TASK STATEMENT >> Which lines of the data below hold "after"? Copy each of them.

SUPPLIED MATERIAL >>
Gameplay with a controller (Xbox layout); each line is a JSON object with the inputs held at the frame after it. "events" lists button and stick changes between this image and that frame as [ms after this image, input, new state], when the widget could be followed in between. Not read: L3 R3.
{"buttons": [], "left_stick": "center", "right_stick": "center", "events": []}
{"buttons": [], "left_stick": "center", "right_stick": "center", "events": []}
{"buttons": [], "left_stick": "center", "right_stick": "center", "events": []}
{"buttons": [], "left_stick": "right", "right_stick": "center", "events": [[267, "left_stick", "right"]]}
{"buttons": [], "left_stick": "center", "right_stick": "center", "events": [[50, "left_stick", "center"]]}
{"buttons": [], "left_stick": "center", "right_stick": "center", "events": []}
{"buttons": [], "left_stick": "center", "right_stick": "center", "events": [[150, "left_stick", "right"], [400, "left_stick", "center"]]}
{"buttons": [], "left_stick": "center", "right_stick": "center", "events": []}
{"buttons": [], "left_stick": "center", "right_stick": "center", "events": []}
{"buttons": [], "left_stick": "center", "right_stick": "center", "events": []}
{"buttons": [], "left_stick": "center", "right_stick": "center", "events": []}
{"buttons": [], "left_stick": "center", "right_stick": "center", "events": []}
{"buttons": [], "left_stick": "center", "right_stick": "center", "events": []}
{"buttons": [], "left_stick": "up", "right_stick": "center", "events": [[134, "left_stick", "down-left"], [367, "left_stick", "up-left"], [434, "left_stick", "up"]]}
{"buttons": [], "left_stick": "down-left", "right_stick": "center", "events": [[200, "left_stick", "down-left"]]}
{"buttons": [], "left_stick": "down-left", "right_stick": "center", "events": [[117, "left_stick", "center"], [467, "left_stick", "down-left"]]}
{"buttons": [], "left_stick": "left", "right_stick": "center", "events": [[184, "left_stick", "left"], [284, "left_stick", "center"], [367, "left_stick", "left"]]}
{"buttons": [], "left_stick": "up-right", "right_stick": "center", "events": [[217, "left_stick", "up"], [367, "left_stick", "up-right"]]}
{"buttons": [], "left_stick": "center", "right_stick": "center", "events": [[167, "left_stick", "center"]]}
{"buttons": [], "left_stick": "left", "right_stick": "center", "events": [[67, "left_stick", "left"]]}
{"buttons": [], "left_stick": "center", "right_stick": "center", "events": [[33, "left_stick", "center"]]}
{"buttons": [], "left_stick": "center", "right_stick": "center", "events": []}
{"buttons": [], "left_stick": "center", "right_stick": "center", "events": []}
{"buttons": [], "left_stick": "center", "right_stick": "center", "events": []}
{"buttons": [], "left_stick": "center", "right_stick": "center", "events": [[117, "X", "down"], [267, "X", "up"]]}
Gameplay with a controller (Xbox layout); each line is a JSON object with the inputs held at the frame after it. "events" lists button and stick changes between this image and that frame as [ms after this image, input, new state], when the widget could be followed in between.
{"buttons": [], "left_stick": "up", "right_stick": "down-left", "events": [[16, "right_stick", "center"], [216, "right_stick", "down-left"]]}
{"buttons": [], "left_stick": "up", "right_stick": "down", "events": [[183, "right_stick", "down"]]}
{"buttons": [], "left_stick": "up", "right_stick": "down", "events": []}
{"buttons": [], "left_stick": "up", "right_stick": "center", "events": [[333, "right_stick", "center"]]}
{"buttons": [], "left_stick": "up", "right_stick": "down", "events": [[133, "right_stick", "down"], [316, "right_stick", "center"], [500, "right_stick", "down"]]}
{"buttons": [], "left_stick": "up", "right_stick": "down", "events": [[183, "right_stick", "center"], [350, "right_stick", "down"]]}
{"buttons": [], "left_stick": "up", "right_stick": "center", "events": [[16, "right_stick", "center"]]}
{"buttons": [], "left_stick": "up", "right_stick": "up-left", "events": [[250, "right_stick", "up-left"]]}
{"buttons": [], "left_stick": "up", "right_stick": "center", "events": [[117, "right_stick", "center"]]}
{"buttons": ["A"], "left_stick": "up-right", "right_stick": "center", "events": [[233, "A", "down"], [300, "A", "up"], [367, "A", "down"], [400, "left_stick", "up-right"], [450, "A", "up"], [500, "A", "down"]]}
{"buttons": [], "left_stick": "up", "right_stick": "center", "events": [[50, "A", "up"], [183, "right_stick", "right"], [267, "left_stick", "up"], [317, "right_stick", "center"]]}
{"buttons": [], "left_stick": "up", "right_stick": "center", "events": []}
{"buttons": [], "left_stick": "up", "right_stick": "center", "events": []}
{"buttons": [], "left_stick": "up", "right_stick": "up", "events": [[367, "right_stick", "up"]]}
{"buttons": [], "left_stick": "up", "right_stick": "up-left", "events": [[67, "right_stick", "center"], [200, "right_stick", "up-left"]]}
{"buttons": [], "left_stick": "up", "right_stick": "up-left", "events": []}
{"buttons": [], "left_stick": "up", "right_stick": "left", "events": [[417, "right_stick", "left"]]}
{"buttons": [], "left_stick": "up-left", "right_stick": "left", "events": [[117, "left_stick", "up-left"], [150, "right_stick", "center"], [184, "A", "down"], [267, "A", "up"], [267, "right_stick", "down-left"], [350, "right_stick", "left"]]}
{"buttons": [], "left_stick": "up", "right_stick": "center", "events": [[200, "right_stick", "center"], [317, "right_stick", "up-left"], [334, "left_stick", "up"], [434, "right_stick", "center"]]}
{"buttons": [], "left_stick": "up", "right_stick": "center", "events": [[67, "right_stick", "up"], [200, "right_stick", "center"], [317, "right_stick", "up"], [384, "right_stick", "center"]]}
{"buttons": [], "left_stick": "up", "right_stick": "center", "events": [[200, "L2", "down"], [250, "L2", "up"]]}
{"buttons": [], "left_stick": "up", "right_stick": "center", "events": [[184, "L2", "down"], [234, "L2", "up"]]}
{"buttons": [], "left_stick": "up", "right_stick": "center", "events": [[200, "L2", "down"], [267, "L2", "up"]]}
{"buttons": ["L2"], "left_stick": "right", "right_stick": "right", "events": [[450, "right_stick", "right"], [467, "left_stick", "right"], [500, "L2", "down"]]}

ANSWER SECTION >>
Gameplay with a controller (Xbox layout); each line is a JSON object with the inputs held at the frame after it. "events" lists button and stick changes between this image and that frame as [ms after this image, input, new state], when the widget could be followed in between. Not read: L3 R3.
Gameplay with a controller (Xbox layout); each line is a JSON object with the inputs held at the frame after it. "events" lists button and stick changes between this image and that frame as [ms after this image, input, new state], when the widget could be followed in between.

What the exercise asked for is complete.